Dick Gregory, Comedian and Activist, Dies at 84

HIs family announced on Instagram that he died after an illness

dick gregory

Dick Gregory, the comedian and activist for social change in America, has died at 84, his family announced Saturday night. The cause of his death was heart failure, his rep confirmed.

In a post on Instagram, his son wrote:

“It is with enormous sadness that the Gregory family confirms that their father, comedic legend and civil rights activist Mr. Dick Gregory departed this earth tonight in Washington, D.C. The family appreciates the outpouring of support and love and respectfully asks for their privacy as they grieve during this very difficult time. More details will be released over the next few days – Christian Gregory.”

Dick Gregory Instagram
Dick Gregory Instagram

Gregory announced in 2000 that he’d been diagnosed with lymphoma, but he refused traditional treatment. He had been known throughout his life for an austere medical and nutritional approach to life.

Feeling under the weather, Gregory had been taken to the hospital on Aug. 9, his son Christian tweeted Thursday evening, but was released that same day with instructions to rest. He returned to the hospital on Aug. 12, and he was admitted.

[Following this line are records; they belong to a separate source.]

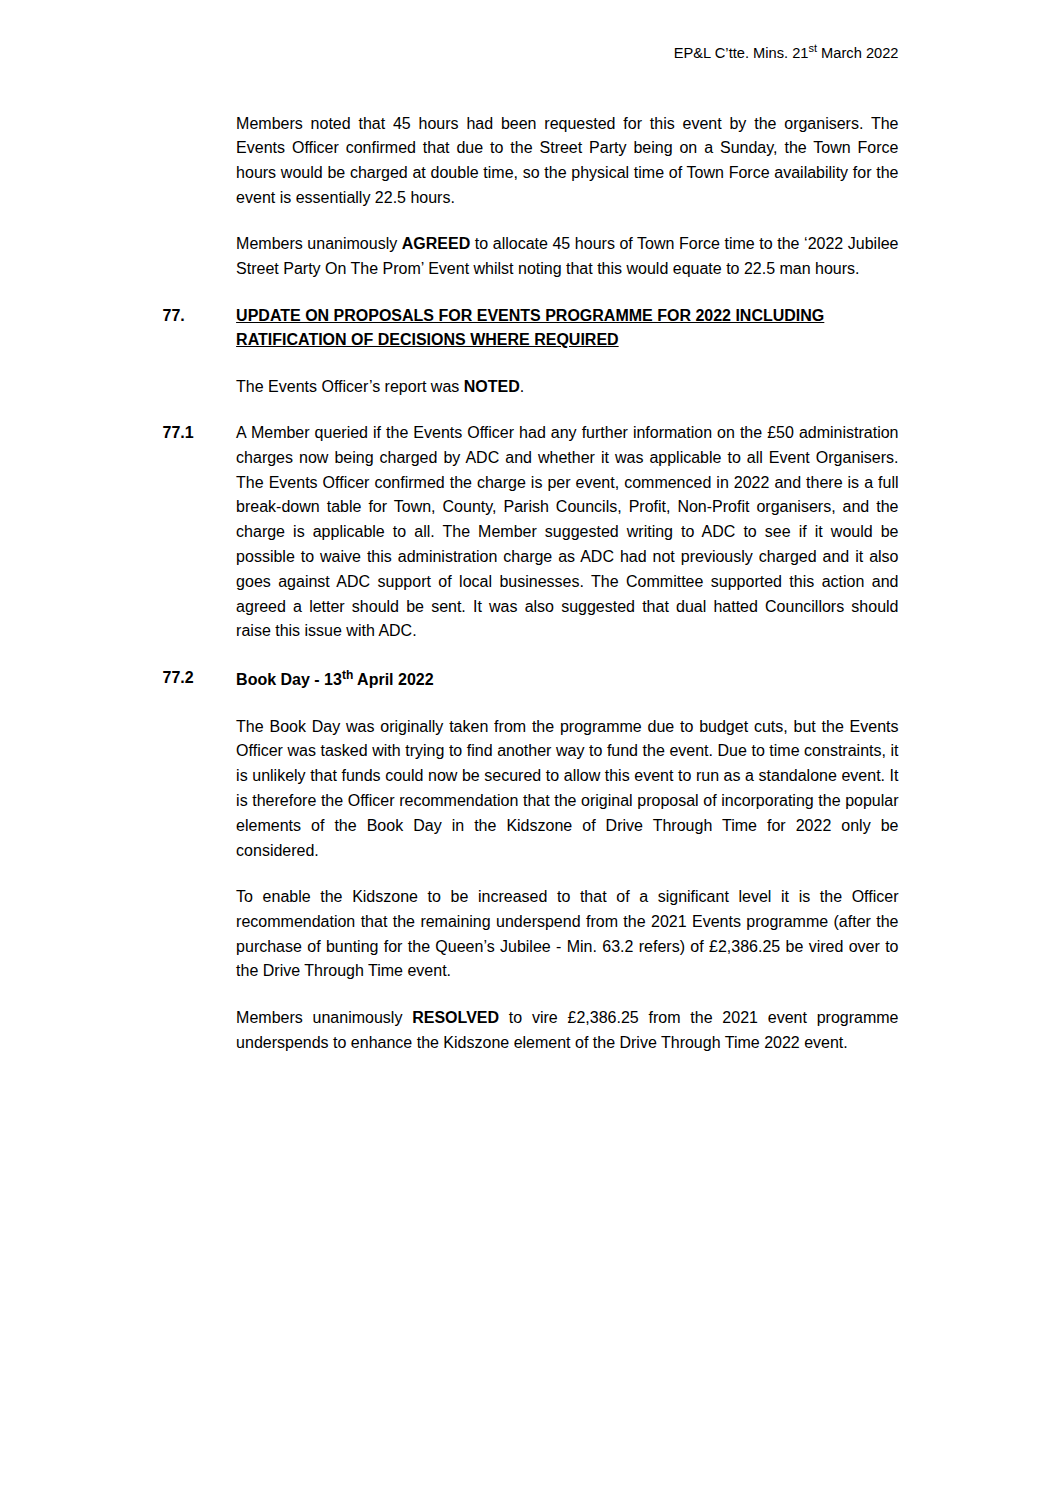EP&L C’tte. Mins. 21st March 2022
Members noted that 45 hours had been requested for this event by the organisers. The Events Officer confirmed that due to the Street Party being on a Sunday, the Town Force hours would be charged at double time, so the physical time of Town Force availability for the event is essentially 22.5 hours.
Members unanimously AGREED to allocate 45 hours of Town Force time to the ‘2022 Jubilee Street Party On The Prom’ Event whilst noting that this would equate to 22.5 man hours.
77.
Update on proposals for events programme for 2022 including ratification of decisions where required
The Events Officer’s report was NOTED.
77.1
A Member queried if the Events Officer had any further information on the £50 administration charges now being charged by ADC and whether it was applicable to all Event Organisers. The Events Officer confirmed the charge is per event, commenced in 2022 and there is a full break-down table for Town, County, Parish Councils, Profit, Non-Profit organisers, and the charge is applicable to all. The Member suggested writing to ADC to see if it would be possible to waive this administration charge as ADC had not previously charged and it also goes against ADC support of local businesses. The Committee supported this action and agreed a letter should be sent. It was also suggested that dual hatted Councillors should raise this issue with ADC.
77.2
Book Day - 13th April 2022
The Book Day was originally taken from the programme due to budget cuts, but the Events Officer was tasked with trying to find another way to fund the event. Due to time constraints, it is unlikely that funds could now be secured to allow this event to run as a standalone event. It is therefore the Officer recommendation that the original proposal of incorporating the popular elements of the Book Day in the Kidszone of Drive Through Time for 2022 only be considered.
To enable the Kidszone to be increased to that of a significant level it is the Officer recommendation that the remaining underspend from the 2021 Events programme (after the purchase of bunting for the Queen’s Jubilee - Min. 63.2 refers) of £2,386.25 be vired over to the Drive Through Time event.
Members unanimously RESOLVED to vire £2,386.25 from the 2021 event programme underspends to enhance the Kidszone element of the Drive Through Time 2022 event.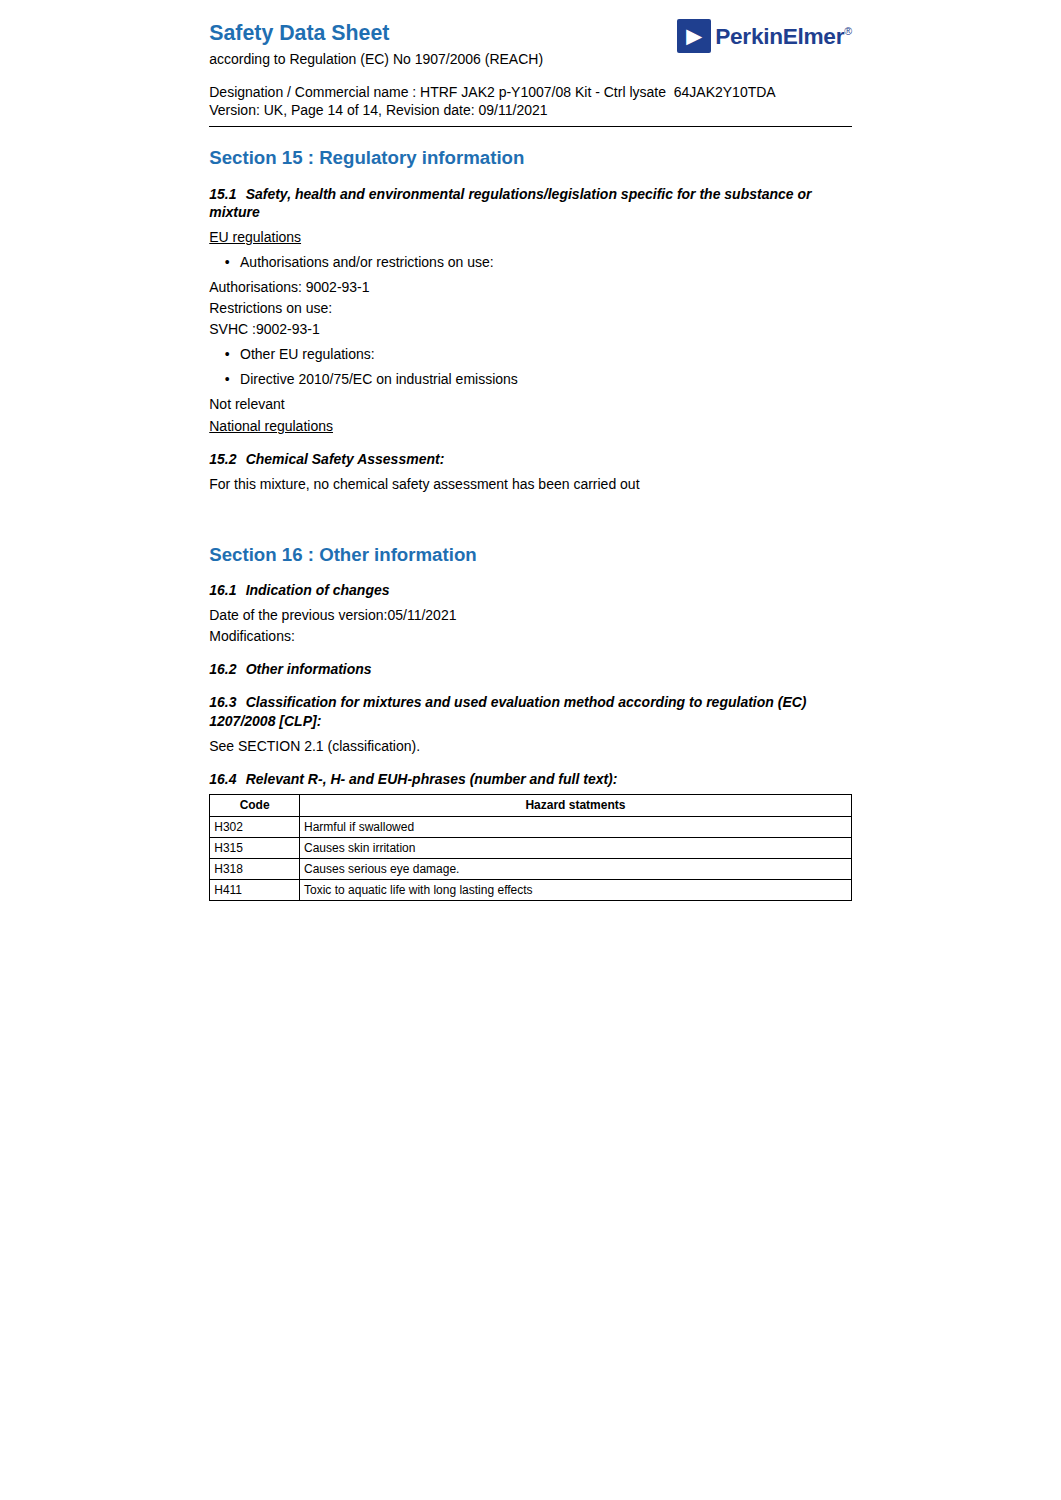►PerkinElmer®
Safety Data Sheet
according to Regulation (EC) No 1907/2006 (REACH)
Designation / Commercial name : HTRF JAK2 p-Y1007/08 Kit - Ctrl lysate 64JAK2Y10TDA
Version: UK, Page 14 of 14, Revision date: 09/11/2021
Section 15 : Regulatory information
15.1 Safety, health and environmental regulations/legislation specific for the substance or mixture
EU regulations
Authorisations and/or restrictions on use:
Authorisations: 9002-93-1
Restrictions on use:
SVHC :9002-93-1
Other EU regulations:
Directive 2010/75/EC on industrial emissions
Not relevant
National regulations
15.2 Chemical Safety Assessment:
For this mixture, no chemical safety assessment has been carried out
Section 16 : Other information
16.1 Indication of changes
Date of the previous version:05/11/2021
Modifications:
16.2 Other informations
16.3 Classification for mixtures and used evaluation method according to regulation (EC) 1207/2008 [CLP]:
See SECTION 2.1 (classification).
16.4 Relevant R-, H- and EUH-phrases (number and full text):
| Code | Hazard statments |
| --- | --- |
| H302 | Harmful if swallowed |
| H315 | Causes skin irritation |
| H318 | Causes serious eye damage. |
| H411 | Toxic to aquatic life with long lasting effects |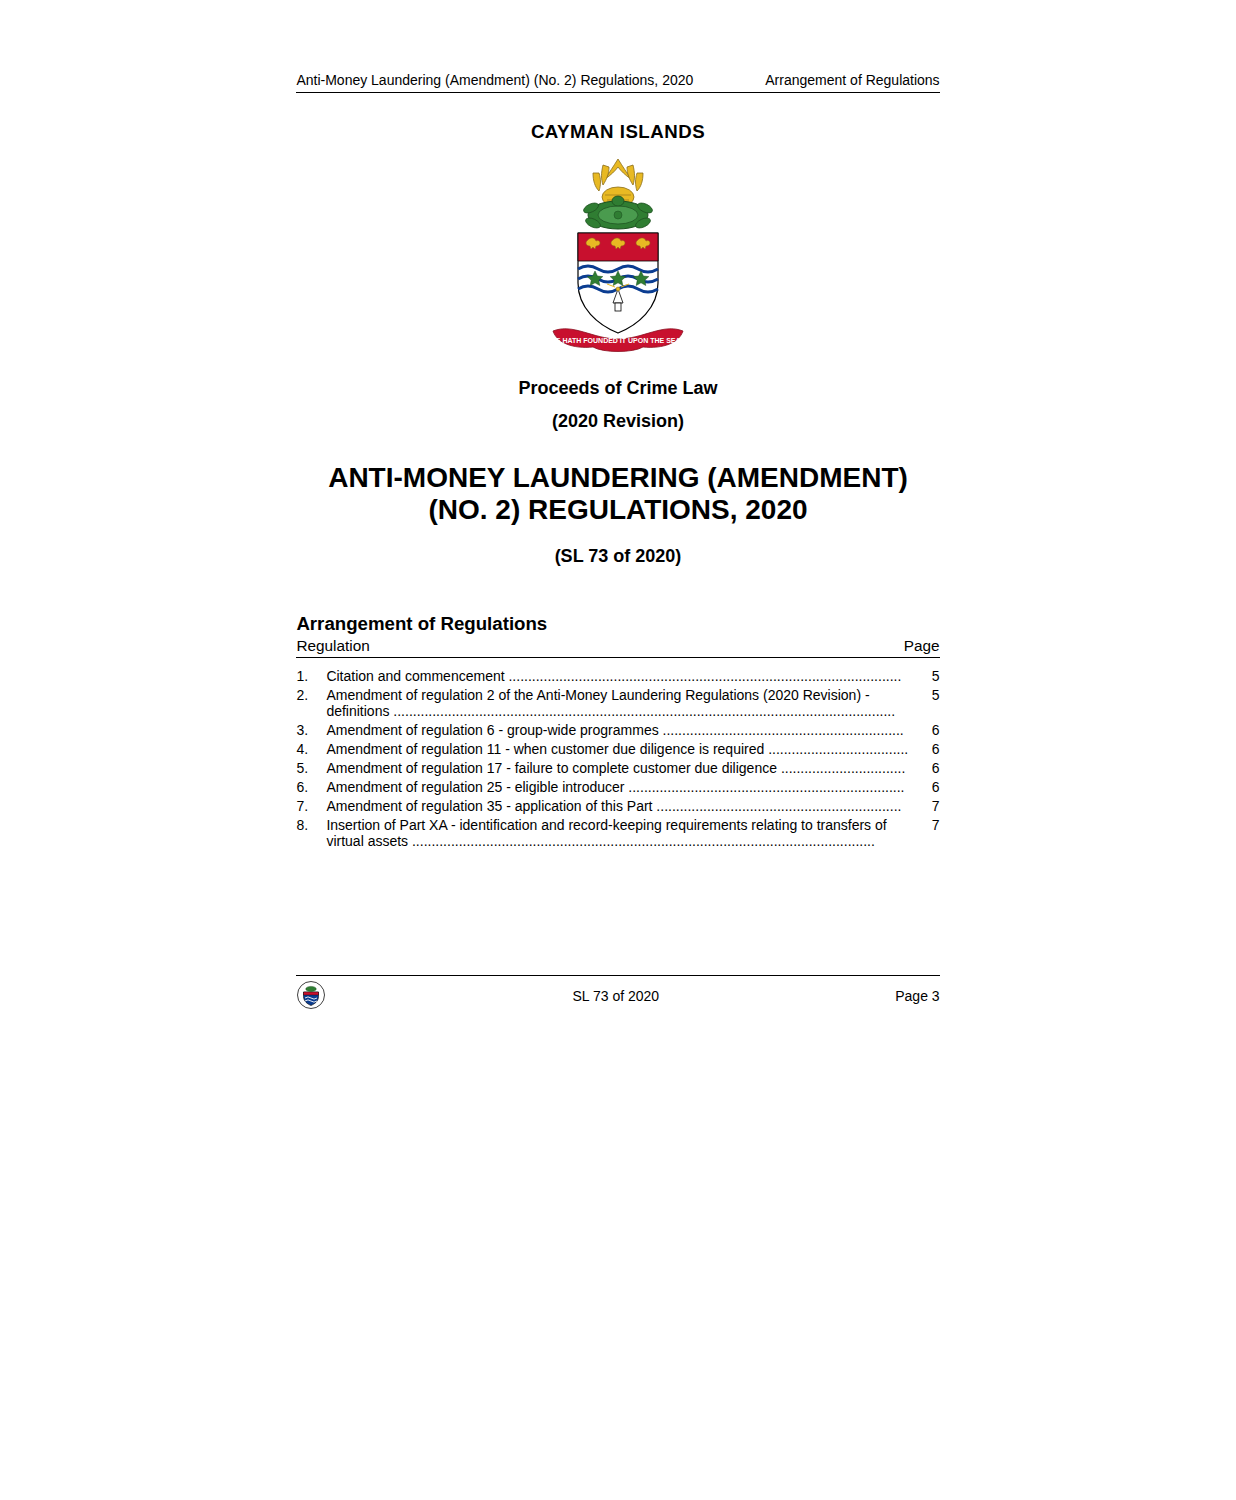Anti-Money Laundering (Amendment) (No. 2) Regulations, 2020
Arrangement of Regulations
CAYMAN ISLANDS
HE HATH FOUNDED IT UPON THE SEAS
Proceeds of Crime Law
(2020 Revision)
ANTI-MONEY LAUNDERING (AMENDMENT)
(NO. 2) REGULATIONS, 2020
(SL 73 of 2020)
Arrangement of Regulations
Regulation Page
| 1. | Citation and commencement ..................................................................................................... | 5 |
| 2. | Amendment of regulation 2 of the Anti-Money Laundering Regulations (2020 Revision) - definitions ................................................................................................................................. | 5 |
| 3. | Amendment of regulation 6 - group-wide programmes .............................................................. | 6 |
| 4. | Amendment of regulation 11 - when customer due diligence is required .................................... | 6 |
| 5. | Amendment of regulation 17 - failure to complete customer due diligence ................................ | 6 |
| 6. | Amendment of regulation 25 - eligible introducer ....................................................................... | 6 |
| 7. | Amendment of regulation 35 - application of this Part ............................................................... | 7 |
| 8. | Insertion of Part XA - identification and record-keeping requirements relating to transfers of virtual assets ....................................................................................................................... | 7 |
SL 73 of 2020
Page 3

“When it comes to sickness and disease one’s age is highly significant,” Christian wrote. “There is no such thing as a ‘simple’ condition. In advanced age a simple cold or a simple infection could be catastrophic. At soon to be chronologically 85, my father’s true age far exceeds that. A life well-lived but heavily sacrificed, has definitively taken its toll.”

The comedian was scheduled to perform, along with Paul Mooney, in Atlanta Wednesday, Aug. 16, but the show was postponed.

Gregory was one of a landmark generation of African-American standup comedians who took on the issues of race and social change in his humor. Born in St. Louis, Gregory pursued his craft in black comedy clubs in Chicago, but got his big break when he landed an appearance on the “Jack Paar Show,” the early model for late night television.

In the 1960s, he joined comedians like Nipsey Russell, Bill Cosby and Godfrey Cambridge, who shunned racial stereotypes and comedic minstrel shows, as the country moved into the Civil Rights era.

The Root recalled one of his signature jokes: “Segregation is not all bad. Have you ever heard of a collision where the people in the back of the bus got hurt?”

Long before voter suppression was a talking point between political parties, Gregory was an active speaker for the voter-registration drive known as Freedom Day on Oct. 7, 1963, taking the stage for two hours in Selma, Alabama. In 1967, he took his activism to the next stage by running against Richard J. Daley for the mayor of Chicago. Although he didn’t win, the following year he ran for President of the United States as a write-in candidate for the Freedom and Peace Party and authored the book Write Me In about his campaign. Among his campaign gimmicks were dollar bills with his image.

Gregory was an outspoken critic of the Warren Commission’s findings that Lee Harvey Oswald assassinated John F. Kennedy, was a strong support of women’s rights, even taking to foot in the National ERA March for Ratification and Extension on Women’s Equality Day in 1978, and voiced his concern that intentional water contamination was being used against African-Americans.

The same year he was diagnosed with lymphoma, a gala was held at the Kennedy Center in Washington, D.C., in his honor. Celebrities in attendance at “An Evening of Reflections with Dick Gregory” included Bill Cosby, Cicely Tyson, Paul Mooney, Stevie Wonder and Isaac Hayes.